Fig. 8: An 8 x 2 dipole array module shown with the protective front cover removed. In the operational model, the four modules are mounted as a 2 x 2 array at a height above ground of approximately 23m. To meet structural requirement, the array is in the form of a 17-element array with the middle element missing but measurements and computer simulation show no significant differences from that of a 16-element array.
The four modules are mounted as a 2 x 2 array at a height of ~23 m up the tower at Alderney. Because of the modular construction, necessitated by mechanical and structural requirements, the array is in effect set up as a 17-element array with the middle element missing. Computer simulation and actual measurements show no significant difference in behaviour from that of a 16-element array.
b. Masthead box
The amplitude and phase adjustments, and combining, are all carried out in a box mounted behind the aerial. The block diagram is shown in Fig. 9.
|Fig.9: Block diagram of the masthead box which carries the amplitude and phase complex attenuators and the combining units together with selective filter to overcome any electromagnetic compatibility problems arising from the presence of a local transmitting aerial mounted on the same tower.|
The filters are required because there is a local transmitting antenna mounted on the same tower. The amplitude and phase adjustment is carried out by the complex attenuator, so called because it multiplies the signal by the complex number X+jY. The block diagram of an individual complex attenuator unit which is a single printed-circuit board is shown in Fig. 10.
|Fig. 10: Block diagram of a complex attenuator of which 16, one for each aerial element, are fitted in a masthead box. After amplification, the signal is split into two separate attenuators; subsequently the two processed signals are recombined in phase-quadrature. These complex attenuators have proved to be operationally very stable with a transfer characteristic approaching the ideal, permitting the constant-gain algorithm to function correctly.|
Use of the reflective type of attenuator is important in that it enables the gain in either the in-phase or quadrature path to be any value in the range - through 0 to +1 for a perfect attenuator. The performance of the complex-attenuator network with appropriate linearisers has been found to be very stable and to give a transfer characteristic closely approaching the ideal. This is essential for the constant-gain algorithm to operate correctly.

Data excerpts ▸
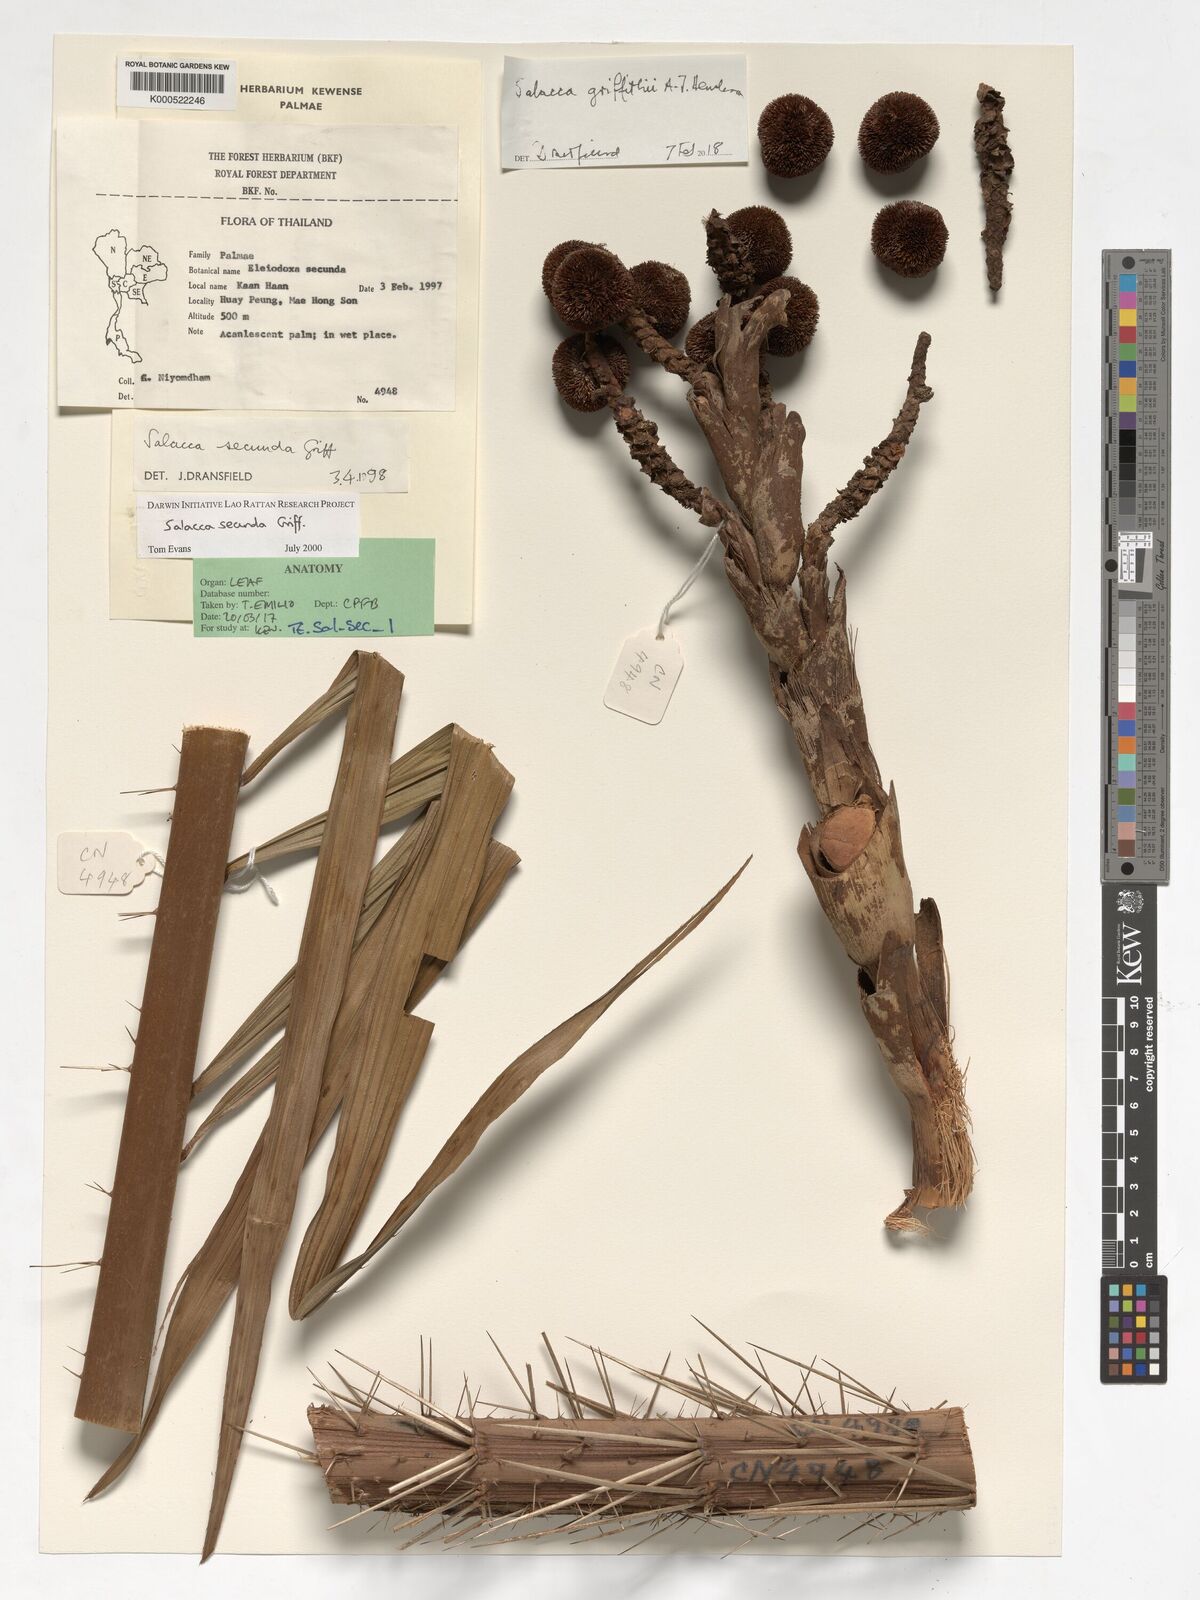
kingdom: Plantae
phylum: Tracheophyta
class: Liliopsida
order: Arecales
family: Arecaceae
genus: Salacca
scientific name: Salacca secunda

--

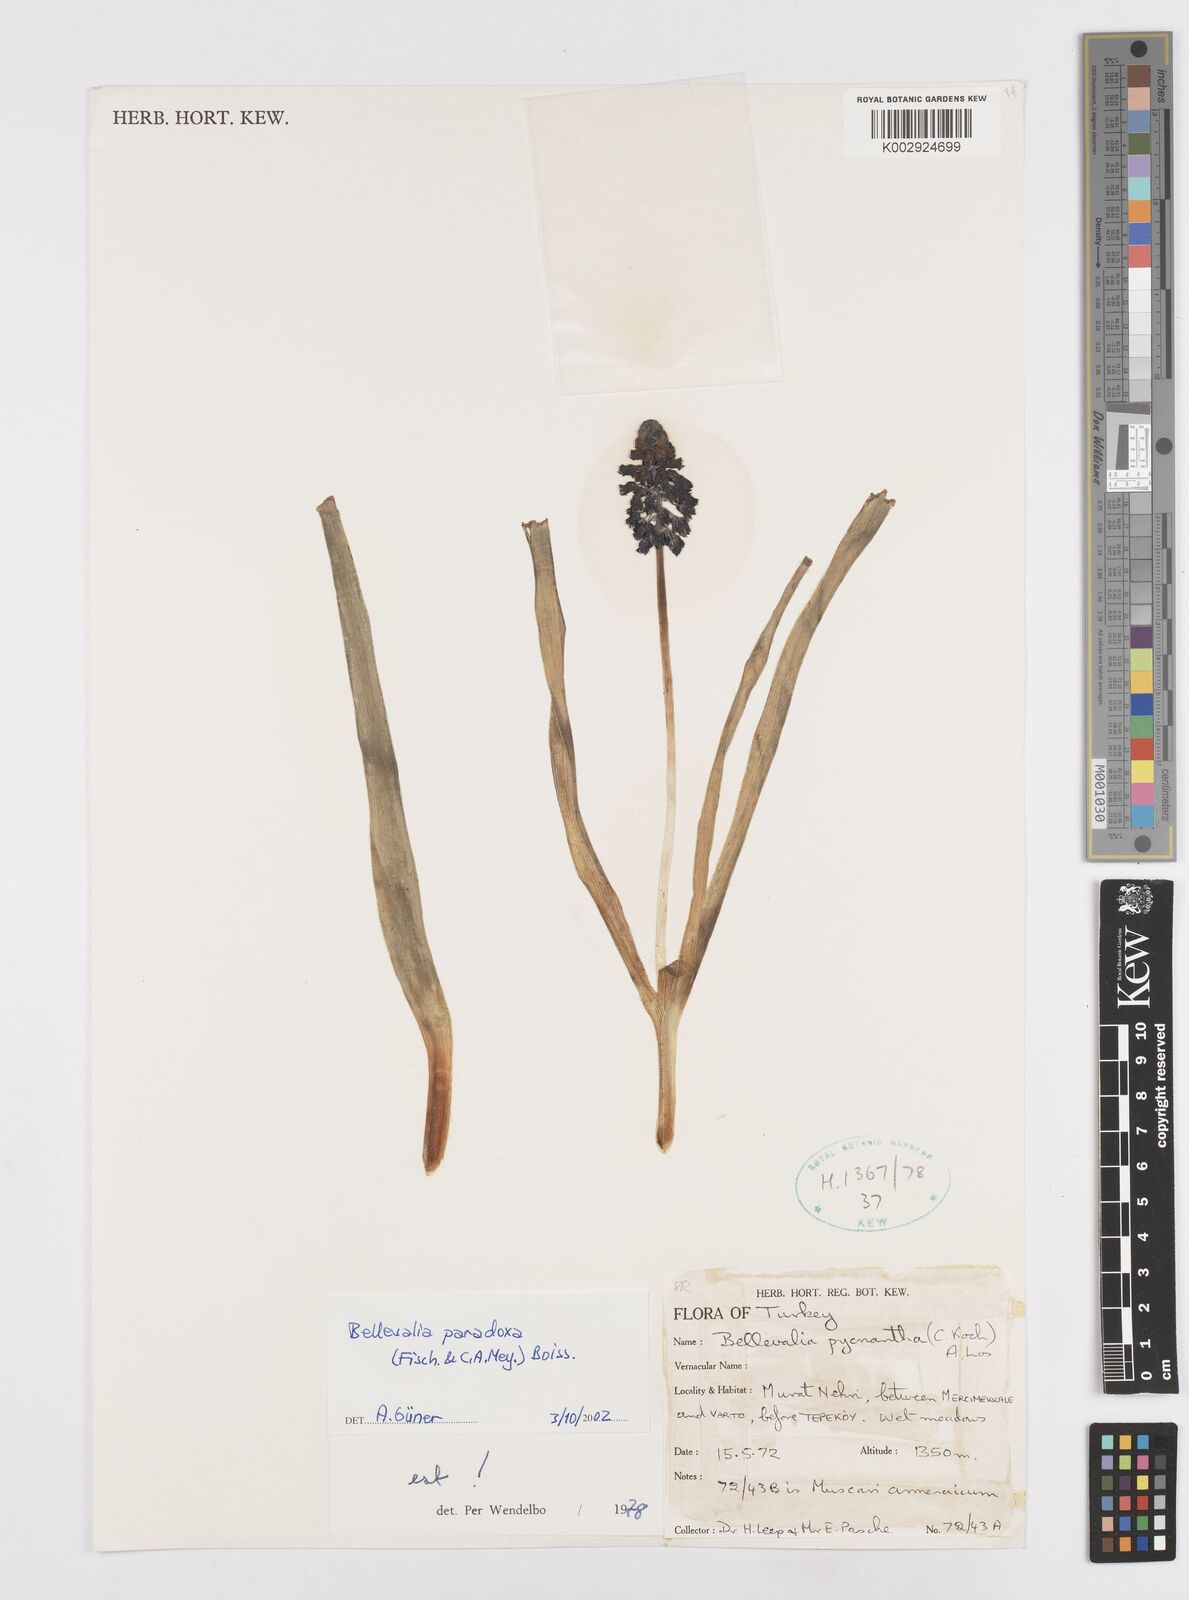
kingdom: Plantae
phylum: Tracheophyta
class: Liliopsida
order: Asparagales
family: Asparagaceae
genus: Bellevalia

---

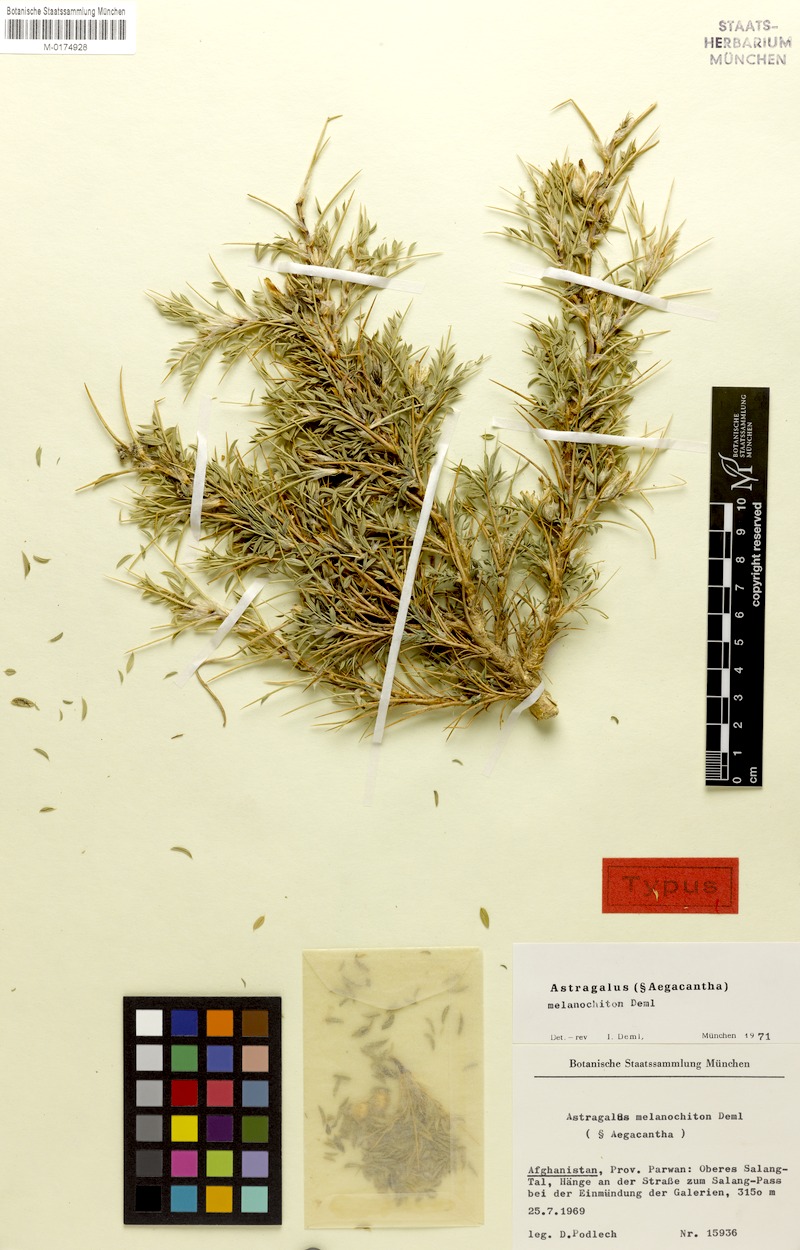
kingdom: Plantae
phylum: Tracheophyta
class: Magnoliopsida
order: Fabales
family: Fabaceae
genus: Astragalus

Set tasks ▸
**a.** Print the antenna array text exactly as it appears, everything from "Fig. 8: An 8" down to "differences from that of a 16-element array.".
**b.** State whether each statement below agrees with the antenna array text, answering yes or no and quoting the words of the text that decide it: (i) the four modules are mounted roughly 23 m up the tower; (ii) each complex attenuator unit consists of several printed-circuit boards; (iii) the filters are needed because a local transmitting antenna is mounted on the same tower.

Solutions by task ▸
**a.**
Fig. 8: An 8 x 2 dipole array module shown with the protective front cover removed. In the operational model, the four modules are mounted as a 2 x 2 array at a height above ground of approximately 23m. To meet structural requirement, the array is in the form of a 17-element array with the middle element missing but measurements and computer simulation show no significant differences from that of a 16-element array.

**b.**
(i) Yes: "The four modules are mounted as a 2 x 2 array at a height of ~23 m up the tower at Alderney."
(ii) No: "an individual complex attenuator unit which is a single printed-circuit board"
(iii) Yes: "The filters are required because there is a local transmitting antenna mounted on the same tower."